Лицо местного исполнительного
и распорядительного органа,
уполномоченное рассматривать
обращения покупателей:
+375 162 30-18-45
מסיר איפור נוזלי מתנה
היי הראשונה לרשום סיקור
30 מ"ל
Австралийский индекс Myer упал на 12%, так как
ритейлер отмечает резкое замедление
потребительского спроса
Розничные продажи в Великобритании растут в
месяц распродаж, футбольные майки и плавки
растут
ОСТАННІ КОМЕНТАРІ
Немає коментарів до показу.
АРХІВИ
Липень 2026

|---|

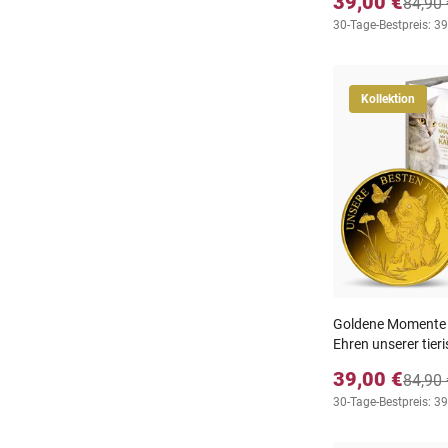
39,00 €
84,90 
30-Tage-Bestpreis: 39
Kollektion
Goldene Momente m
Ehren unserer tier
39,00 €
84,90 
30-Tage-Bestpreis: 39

|---|

Work out how many lines of the records contain the word "растут", and give only that number.

2